- #1
- Publié par
Yazoo! le 18 Mai 2004, 14:17
"La seconde moitié des années 1990 avait vu l'affaissement, puis la disparition, de Morrissey, l'une des voix les plus vénérées du rock britannique. En panne d'inspiration, l'ancien chanteur des Smiths avait quitté son Angleterre chérie, après les anodins Southpaw Grammar (1995) et Malajusted (1997), pour la Californie avec piscine et grosses voitures. On pouvait compter sur l'orgueil du bonhomme pour ne pas en rester là.
Morrissey a choisi pour son retour une maison de disques indépendante, Sanctuary, spécialisée dans l'hébergement d'anciennes gloires du rock, à l'intérieur d'un label racheté par celle-ci, Attack, qui, au début des années 1970, s'était fait un nom dans le reggae et le dub. Armé d'une mitraillette et de mots vachards, le chanteur fait honneur au patronyme belliqueux de son écurie et sort de sa retraite en sonnant la charge.

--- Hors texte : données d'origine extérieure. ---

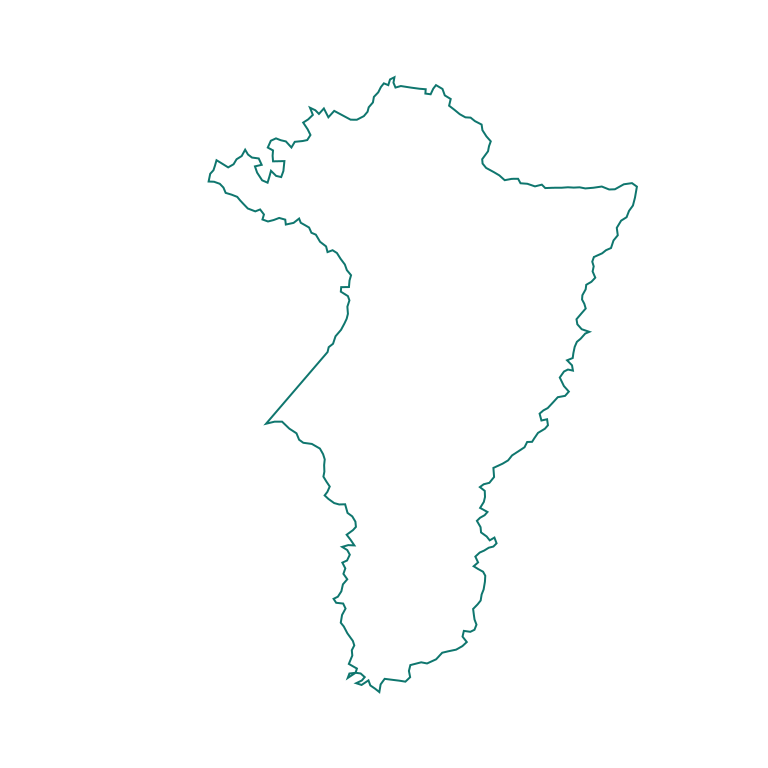 Curiúva, Paraná, Brazil (Albers equal-area conic projection), rotated 281°
{"feature_id": "56859067B60158173391359", "entity_name": "Curiúva", "entity_type": "district", "adm_level": 2, "iso_a3": "BRA", "parent_name": "Brazil", "parent_adm1": "Paraná", "projection": "albers", "projection_center": [-50.47, -23.991], "detail": "fine", "context": "isolated", "style": "outline", "palette": "teal", "viewbox_px": 768, "rotation_deg": 281, "n_neighbors": 0, "source": "geoboundaries", "source_scale": "gbopen_adm2", "svg_char_len": 4358}
<svg xmlns="http://www.w3.org/2000/svg" viewBox="0 0 768 768"><g transform="rotate(281 384 384)"><path d="M95.1,411.2L95.4,416.3L92.6,421.0L88.7,418.8L85.0,413.8L84.3,419.4L90.1,425.3L85.5,428.1L83.2,433.4L80.7,438.2L88.5,438.0L94.7,440.9L95.1,447.0L95.7,455.7L95.9,461.8L101.2,465.6L107.1,463.2L113.1,463.5L117.9,473.6L117.9,479.6L123.7,487.7L131.3,492.4L133.8,497.9L137.0,505.5L141.7,511.0L146.5,514.5L151.0,509.3L156.9,509.5L157.2,516.0L160.0,519.7L165.4,520.7L170.1,517.8L174.7,516.2L180.2,514.4L185.5,517.9L189.9,520.2L196.0,520.0L201.3,521.0L209.1,520.8L215.1,520.0L218.6,517.1L220.3,511.8L222.2,506.8L226.8,510.4L232.0,506.6L236.8,510.1L239.6,514.1L243.3,518.1L245.3,522.4L249.1,524.9L254.3,521.7L250.7,517.6L253.9,513.9L256.8,507.6L261.9,506.1L267.4,501.3L271.0,503.8L274.4,507.8L278.1,510.0L280.7,502.0L287.3,504.5L292.4,504.7L298.3,503.3L301.1,497.8L304.6,501.0L307.1,506.3L313.7,509.8L322.5,507.4L328.4,515.6L332.7,520.4L338.3,523.3L348.7,534.0L354.4,535.6L355.5,540.4L359.4,541.9L365.4,544.5L370.8,550.5L374.8,552.8L380.5,550.8L378.2,545.5L384.6,542.4L388.5,545.5L391.6,549.3L399.1,554.0L404.2,557.1L406.9,564.0L411.8,566.9L416.3,561.0L423.9,555.3L430.6,558.3L433.3,561.8L433.2,566.9L438.2,565.0L442.2,559.2L445.5,564.3L450.5,564.0L456.8,564.1L462.2,565.3L466.0,568.4L471.9,571.9L474.4,575.6L475.5,567.6L479.5,562.4L484.3,560.6L490.9,564.3L496.6,567.6L501.0,565.3L504.7,562.3L509.0,561.8L515.4,563.9L520.0,563.6L523.9,568.1L528.7,571.1L534.3,567.3L539.5,567.4L543.8,565.1L548.7,565.8L553.9,573.2L557.7,576.4L560.8,580.9L568.7,581.9L574.6,585.1L581.7,582.7L589.6,585.6L594.0,590.3L600.7,591.5L606.7,594.3L614.8,594.8L626.0,594.6L628.5,589.1L625.8,581.3L619.2,573.5L617.9,567.9L619.4,560.1L616.6,552.1L614.4,544.3L614.4,538.5L613.0,532.8L612.2,527.0L610.5,520.7L608.9,512.6L607.1,504.9L609.8,500.9L606.8,494.5L607.9,486.5L607.1,479.7L611.0,476.5L609.8,470.4L607.1,463.6L610.8,457.4L612.9,451.5L615.6,443.0L619.2,438.7L623.4,437.5L632.3,441.7L637.5,441.7L642.6,442.5L646.6,437.3L651.9,432.2L657.3,430.3L659.4,423.1L662.0,418.2L661.3,413.0L663.3,406.9L666.6,400.8L669.6,394.8L676.5,395.1L678.9,388.6L684.8,385.1L687.3,378.0L683.3,376.0L677.3,374.5L677.0,369.2L681.3,368.7L680.6,362.5L680.1,354.1L679.7,343.7L677.2,338.7L681.6,335.8L687.1,335.7L684.1,331.8L678.2,331.2L679.1,326.5L674.9,324.3L669.2,322.7L663.9,319.3L658.3,319.4L652.7,316.2L648.1,315.9L643.1,313.1L638.2,306.9L637.1,300.8L639.6,292.7L642.6,283.0L635.2,278.5L643.0,272.4L636.7,268.6L639.6,264.4L641.1,258.6L634.6,262.8L629.3,259.1L625.2,254.8L619.4,260.5L614.4,264.3L608.8,262.1L607.0,257.8L604.7,250.2L598.5,248.0L603.4,241.4L603.6,236.1L604.5,231.1L601.2,226.5L593.9,224.8L592.1,230.5L586.8,231.1L581.4,232.6L583.8,243.7L573.9,244.6L567.5,243.6L567.7,238.4L571.7,232.4L565.2,231.9L559.4,231.3L560.7,225.5L567.3,219.1L573.0,215.8L575.8,222.1L581.5,218.0L581.1,211.2L583.3,206.7L587.5,203.0L580.6,200.8L576.5,196.4L571.0,194.4L566.9,189.7L570.1,181.3L571.7,176.9L566.0,176.4L561.3,175.8L557.2,173.3L549.3,173.2L550.1,178.6L549.2,184.6L546.2,188.9L541.4,192.1L540.8,198.2L539.7,204.2L536.8,207.7L533.9,211.7L530.3,216.8L528.9,224.7L531.7,229.1L527.5,233.8L522.3,233.3L521.4,239.1L523.9,244.4L527.0,249.4L526.5,255.7L521.8,257.2L524.9,264.5L530.2,269.1L526.4,271.5L524.9,276.0L523.3,280.6L518.6,283.9L517.6,288.6L511.4,294.1L508.0,300.9L502.7,303.4L505.5,308.0L503.6,312.8L498.6,317.5L493.8,322.8L488.7,325.8L484.5,330.9L479.0,330.4L472.5,331.1L470.9,323.5L466.4,324.0L463.4,331.8L459.5,334.1L452.9,333.3L446.0,335.2L440.9,334.9L435.8,333.6L429.0,331.5L421.6,327.3L413.8,326.3L409.6,322.7L404.6,322.5L322.5,275.8L326.2,283.9L327.6,291.1L322.1,299.6L318.9,307.5L313.1,311.3L310.9,316.0L311.4,324.6L308.4,333.4L303.5,337.6L298.7,340.2L293.0,340.7L286.6,342.2L281.5,342.2L277.1,346.2L273.0,350.3L267.3,349.0L263.3,347.0L260.5,351.5L257.6,357.8L257.2,363.0L258.5,368.8L250.5,372.8L248.0,378.1L243.4,382.2L238.4,383.7L234.6,381.4L228.9,376.1L224.6,381.0L219.9,385.7L219.0,379.6L216.1,374.0L214.0,379.6L209.9,383.0L203.7,381.4L200.7,377.2L195.6,381.2L189.9,380.4L185.3,385.2L179.5,381.9L172.4,381.7L166.4,379.3L163.5,375.5L160.1,378.8L160.7,385.8L156.2,389.1L149.3,386.9L141.4,387.1L138.3,390.8L132.3,395.6L125.8,402.5L121.7,404.7L116.5,403.2L111.4,404.7L102.5,402.9L99.5,411.7L95.1,411.2ZM95.1,411.2L93.2,405.3L88.5,404.5L95.1,411.2Z" fill="none" stroke="#0f766e" stroke-width="2"/></g></svg>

Les Etats-Unis, sa terre d'exil, en font d'abord les frais dans America Is Not the World, pamphlet anti-impérialiste qui oscille entre déclaration d'amour contrariée pour ce fan de James Dean et des New York Dolls et critique d'un pays dont "le président n'est jamais noir, femme ou homosexuel". Ce retour à la musique est aussi un retour à la Grande-Bretagne.Dans le mélancolique Come Back to Camden et surtout le fougueux Irish Blood, English Heart, Morrissey célèbre une nostalgie identitaire qui nourrit son œuvre depuis des années, au prix de quelques ambiguïtés. Entre rejet de l'establishment et amour du drapeau, il emprunte une route parfois tortueuse.
Si Morrissey n'a jamais mis sa langue dans sa poche, les aléas de la notoriété ont pu transformer la verve insolente en amertume, mauvaise conseillère dans The World Is Full of Crashing Bores. Avec le temps, certaines poses de désespoir narcissique se sont enfoncées dans la caricature. Mais en crooner des fragilités intimes, Morrissey peut encore faire mouche. Des chansons comme I Like You, Let Me Kiss You, All the Lazy Dykes rappellent la capacité unique de Morrissey à mêler intimisme et panache, inhibition et impudeur.
Surtout, cette voix, autant marquée par le glam rock que par le romantisme des torch songs ou par le music-hall britannique, profite d'une variété de textures et de mélodies dopée par l'efficacité luxuriante de la production. Les effets manquent parfois de subtilité, mais aux manettes l'Américain Jerry Finn a su donner du souffle aux cavalcades (l'accrocheur First of the Gang to Die) comme aux ballades."